Testamento: por que ele não é apenas para pessoas com muito patrimônio?
Nathália de Campos Valadares
Mestra cum laude em Direito Privado. Pós-Graduada em Direito Civil. Autora do livro Famílias Coparentais. Professora. Advogada Especialista em Direito de Família, Sucessões e Infância e Juventude.
Sumário
1. testamento: por que ele não é apenas para pessoas com muito patrimônio?.
1Testamento: por que ele não é apenas para pessoas com muito patrimônio?
Quando se fala em testamento, muitas pessoas ainda associam o tema exclusivamente à divisão de bens ou acreditam que esse instrumento é destinado apenas a famílias extremamente ricas. Na prática, a experiência na atuação em Direito de Família e Sucessões mostra uma realidade muito diferente.
O testamento é uma das ferramentas mais importantes do planejamento sucessório e patrimonial justamente porque permite organizar previamente questões familiares sensíveis, minimizar conflitos futuros e preservar patrimônio de forma estratégica.
Ao longo de mais de uma década de atuação exclusiva em Direito de Família e Sucessões, especialmente em inventários litigiosos e disputas patrimoniais complexas, é possível perceber que grande parte dos conflitos familiares nasce da ausência de planejamento sucessório adequado.

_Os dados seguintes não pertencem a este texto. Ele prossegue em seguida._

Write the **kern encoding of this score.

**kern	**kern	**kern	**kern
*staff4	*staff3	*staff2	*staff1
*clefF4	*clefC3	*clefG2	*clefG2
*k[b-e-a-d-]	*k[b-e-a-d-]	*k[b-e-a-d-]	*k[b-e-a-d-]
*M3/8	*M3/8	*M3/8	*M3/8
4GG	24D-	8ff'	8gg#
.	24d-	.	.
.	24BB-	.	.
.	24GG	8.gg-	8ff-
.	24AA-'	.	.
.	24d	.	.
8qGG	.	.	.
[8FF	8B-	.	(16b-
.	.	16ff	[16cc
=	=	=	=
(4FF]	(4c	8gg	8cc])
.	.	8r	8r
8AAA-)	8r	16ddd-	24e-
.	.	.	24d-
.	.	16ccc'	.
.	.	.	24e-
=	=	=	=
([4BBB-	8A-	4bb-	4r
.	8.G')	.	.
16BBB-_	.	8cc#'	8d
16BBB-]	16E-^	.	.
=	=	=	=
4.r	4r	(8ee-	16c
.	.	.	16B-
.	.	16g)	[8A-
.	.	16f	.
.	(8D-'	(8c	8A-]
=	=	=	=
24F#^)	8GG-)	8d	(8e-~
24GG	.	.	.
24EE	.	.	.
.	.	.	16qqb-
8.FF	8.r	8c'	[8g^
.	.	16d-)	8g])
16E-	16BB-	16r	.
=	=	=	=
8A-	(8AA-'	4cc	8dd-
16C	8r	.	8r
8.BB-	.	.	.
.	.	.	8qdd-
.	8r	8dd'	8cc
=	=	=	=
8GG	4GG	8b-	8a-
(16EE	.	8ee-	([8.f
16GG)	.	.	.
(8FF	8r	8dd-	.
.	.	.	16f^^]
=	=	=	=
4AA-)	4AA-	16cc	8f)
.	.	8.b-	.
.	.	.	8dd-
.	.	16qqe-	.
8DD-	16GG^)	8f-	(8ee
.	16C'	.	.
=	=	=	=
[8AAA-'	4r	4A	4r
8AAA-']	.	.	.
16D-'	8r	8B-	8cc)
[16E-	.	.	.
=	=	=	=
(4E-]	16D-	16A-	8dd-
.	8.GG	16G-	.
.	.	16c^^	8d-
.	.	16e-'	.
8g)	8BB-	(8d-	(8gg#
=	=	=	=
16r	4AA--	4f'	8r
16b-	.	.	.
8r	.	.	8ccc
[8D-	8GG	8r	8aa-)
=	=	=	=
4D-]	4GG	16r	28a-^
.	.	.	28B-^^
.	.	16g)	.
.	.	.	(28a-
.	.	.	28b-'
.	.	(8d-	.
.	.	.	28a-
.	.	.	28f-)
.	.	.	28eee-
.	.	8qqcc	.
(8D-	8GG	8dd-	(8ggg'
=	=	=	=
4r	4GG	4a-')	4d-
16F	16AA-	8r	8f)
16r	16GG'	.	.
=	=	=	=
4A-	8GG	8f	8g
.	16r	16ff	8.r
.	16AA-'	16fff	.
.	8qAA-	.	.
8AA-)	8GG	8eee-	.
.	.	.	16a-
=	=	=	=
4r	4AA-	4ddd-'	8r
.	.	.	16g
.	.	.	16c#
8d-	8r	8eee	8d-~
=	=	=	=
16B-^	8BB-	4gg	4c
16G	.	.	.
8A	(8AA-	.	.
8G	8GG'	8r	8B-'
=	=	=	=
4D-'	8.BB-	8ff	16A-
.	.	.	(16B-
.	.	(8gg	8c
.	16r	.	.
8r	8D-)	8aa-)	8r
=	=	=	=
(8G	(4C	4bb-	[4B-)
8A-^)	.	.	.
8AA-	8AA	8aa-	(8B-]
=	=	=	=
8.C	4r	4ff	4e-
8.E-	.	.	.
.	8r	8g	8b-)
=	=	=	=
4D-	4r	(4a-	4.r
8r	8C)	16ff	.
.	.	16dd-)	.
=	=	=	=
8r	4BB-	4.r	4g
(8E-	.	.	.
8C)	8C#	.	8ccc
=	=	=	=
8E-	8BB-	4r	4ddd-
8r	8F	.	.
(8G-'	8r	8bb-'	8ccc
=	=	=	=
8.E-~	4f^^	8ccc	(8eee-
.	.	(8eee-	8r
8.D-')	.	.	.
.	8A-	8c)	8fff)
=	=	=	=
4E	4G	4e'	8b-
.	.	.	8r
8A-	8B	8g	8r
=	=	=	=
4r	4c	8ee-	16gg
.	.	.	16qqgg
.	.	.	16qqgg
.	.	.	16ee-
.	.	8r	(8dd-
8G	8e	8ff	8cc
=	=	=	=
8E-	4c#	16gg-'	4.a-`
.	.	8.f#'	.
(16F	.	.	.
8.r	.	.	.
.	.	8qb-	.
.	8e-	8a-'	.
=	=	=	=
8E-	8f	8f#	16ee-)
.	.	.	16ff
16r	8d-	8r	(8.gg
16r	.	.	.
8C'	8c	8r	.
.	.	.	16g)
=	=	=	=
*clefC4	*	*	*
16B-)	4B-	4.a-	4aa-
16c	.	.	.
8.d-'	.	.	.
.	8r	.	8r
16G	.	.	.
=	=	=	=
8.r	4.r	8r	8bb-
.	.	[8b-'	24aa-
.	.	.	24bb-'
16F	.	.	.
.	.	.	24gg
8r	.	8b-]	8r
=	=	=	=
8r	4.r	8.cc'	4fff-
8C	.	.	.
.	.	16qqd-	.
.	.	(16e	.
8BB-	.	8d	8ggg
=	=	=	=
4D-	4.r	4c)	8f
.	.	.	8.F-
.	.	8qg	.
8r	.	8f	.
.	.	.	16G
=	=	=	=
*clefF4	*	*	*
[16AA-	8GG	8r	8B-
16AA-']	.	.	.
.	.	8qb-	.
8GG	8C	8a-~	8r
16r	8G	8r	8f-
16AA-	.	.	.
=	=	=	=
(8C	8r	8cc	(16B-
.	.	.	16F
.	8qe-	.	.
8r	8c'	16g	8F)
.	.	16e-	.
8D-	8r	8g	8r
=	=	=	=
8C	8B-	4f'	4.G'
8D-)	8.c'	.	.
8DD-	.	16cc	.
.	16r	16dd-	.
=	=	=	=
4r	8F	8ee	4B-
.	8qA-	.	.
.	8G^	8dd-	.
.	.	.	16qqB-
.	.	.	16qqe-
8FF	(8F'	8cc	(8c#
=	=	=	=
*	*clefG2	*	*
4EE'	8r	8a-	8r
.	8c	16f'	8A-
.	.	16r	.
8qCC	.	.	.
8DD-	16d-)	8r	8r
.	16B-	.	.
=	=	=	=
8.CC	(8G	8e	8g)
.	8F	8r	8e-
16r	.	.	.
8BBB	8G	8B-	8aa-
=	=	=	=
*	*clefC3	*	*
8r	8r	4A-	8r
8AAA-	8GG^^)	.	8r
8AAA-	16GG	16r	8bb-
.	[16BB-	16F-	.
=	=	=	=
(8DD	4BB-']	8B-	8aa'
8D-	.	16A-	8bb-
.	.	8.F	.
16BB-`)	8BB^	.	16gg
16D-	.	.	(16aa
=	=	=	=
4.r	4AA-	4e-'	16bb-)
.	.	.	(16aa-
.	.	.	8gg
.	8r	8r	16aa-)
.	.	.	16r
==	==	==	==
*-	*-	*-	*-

Muitas vezes, famílias inteiras acabam envolvidas em disputas longas, emocionalmente desgastantes e financeiramente onerosas porque determinadas questões poderiam ter sido previamente organizadas por meio de um testamento bem estruturado.
Diferentemente do que muitos imaginam, o testamento não serve apenas para indicar quem ficará com determinado patrimônio após o falecimento. Ele também pode ser utilizado como instrumento de proteção familiar e preservação patrimonial.
Em muitos casos, famílias possuem imóveis, empresas, propriedades rurais ou patrimônio construído ao longo de gerações e desejam evitar que esses bens acabem saindo do núcleo familiar em decorrência de futuros conflitos, divórcios ou disputas sucessórias. O planejamento sucessório adequado pode contribuir para minimizar esses riscos.
Existem situações, por exemplo, em que o testamento pode ser elaborado em conjunto com outras estratégias patrimoniais justamente para conferir maior proteção ao patrimônio familiar, buscando evitar que bens historicamente pertencentes à família sejam atingidos por conflitos externos ou acabem sendo indiretamente acessados por terceiros estranhos ao núcleo familiar, como genros, noras ou companheiros em determinadas circunstâncias patrimoniais.